Mapping

Overview of mapping in Data Hub.

About Model-to-Model Mapping

A data model defines how data is structured. Each field in a dataset corresponds to a property in the data model, even if the data model is not explicitly defined.

Your source datasets might have data models that are different from each other. For example, one dataset might have a field called family-name and another might call the same field surname.

Model-to-model mapping is the process of associating the fields (properties) in your source dataset (data model) with properties in a standardized data model to make it easier to access the data regardless of its source.

For example, you can create the property lastname in your standardized data model. Any request for the value of lastname would return the correct value whether the source field is called family-name or surname.

Mapping in MarkLogic Data Hub

In Data Hub, the standardized model is an entity model, which is a canonical representation of your entity or business object.

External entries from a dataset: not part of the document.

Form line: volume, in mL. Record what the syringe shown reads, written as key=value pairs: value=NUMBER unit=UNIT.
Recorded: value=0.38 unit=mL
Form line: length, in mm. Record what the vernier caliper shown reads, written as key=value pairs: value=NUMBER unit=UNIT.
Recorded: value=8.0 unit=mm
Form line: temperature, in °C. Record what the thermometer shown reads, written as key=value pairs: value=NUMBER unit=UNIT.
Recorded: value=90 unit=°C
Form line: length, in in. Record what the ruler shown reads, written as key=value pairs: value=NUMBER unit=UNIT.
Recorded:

To define a mapping, you need:

  • An entity model which you create.
  • One or more source datasets. If you create your mapping in QuickStart, you must also ingest at least one record from your source dataset.
Note: If you have multiple source datasets with different data models, you must create one mapping for each source data model against the same entity model.

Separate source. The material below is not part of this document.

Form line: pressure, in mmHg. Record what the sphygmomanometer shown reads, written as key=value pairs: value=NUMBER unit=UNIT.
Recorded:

You can define a mapping in two ways:

  • The easiest way to define a mapping is through QuickStart when creating and configuring a mapping step. QuickStart chooses an arbitrary ingested record from the STAGING database to determine the source fields that can be mapped against the entity model properties. You can select another ingested record to use to generate the list of source fields you can choose from.
  • You can also define a mapping manually by creating a mapping definition file for each source dataset.

Mapping Functions

A basic mapping simply associates one entity property with one field in the source record. However, you can also calculate values to assign to the entity property by specifying a mapping expression.

A mapping expression is a valid XPath expression that can include functions and can use values from one or more source fields. For example, you can add the values of two source fields and save the sum in a single entity property.

You can also create your own custom functions.

Note: An entity model can have nested properties.
Tip: You can use $URI in your mapping expression to refer to the URI of the document being processed.

Validation of Mapped Entity Instance

To specify whether to validate the mapped entity instance against the schema document based on the entity model and how to handle the discrepancy, you can set the validateEntity option in the mapping step.

   "2" : {
    "name" : "MyMappingStep",
    ...,
    "options" : {
      ...,
      "validateEntity" : "false",
      ...
    }
  },
Field Description
"validateEntity" : "false" The data types are not compared.
"validateEntity" : "accept" Compares the data types. If the comparison fails, the resulting mapped record is created anyway.

If the comparison fails, validation errors are logged in the header section of the envelope (envelope.headers.datahub.validationErrors) of the new mapped record. Where the mapping step failed is also logged.

"validateEntity" : "reject" Compares the data types. If the comparison fails, the resulting mapped record is not created.

If the comparison fails, validation errors are logged in the batch document in the JOBS database.

This setting is included in a mapping step generated by the Gradle tasks hubCreateFlow and hubCreateStepDefinition. If your mapping step was created in QuickStart, you can manually add the option in the flow configuration file.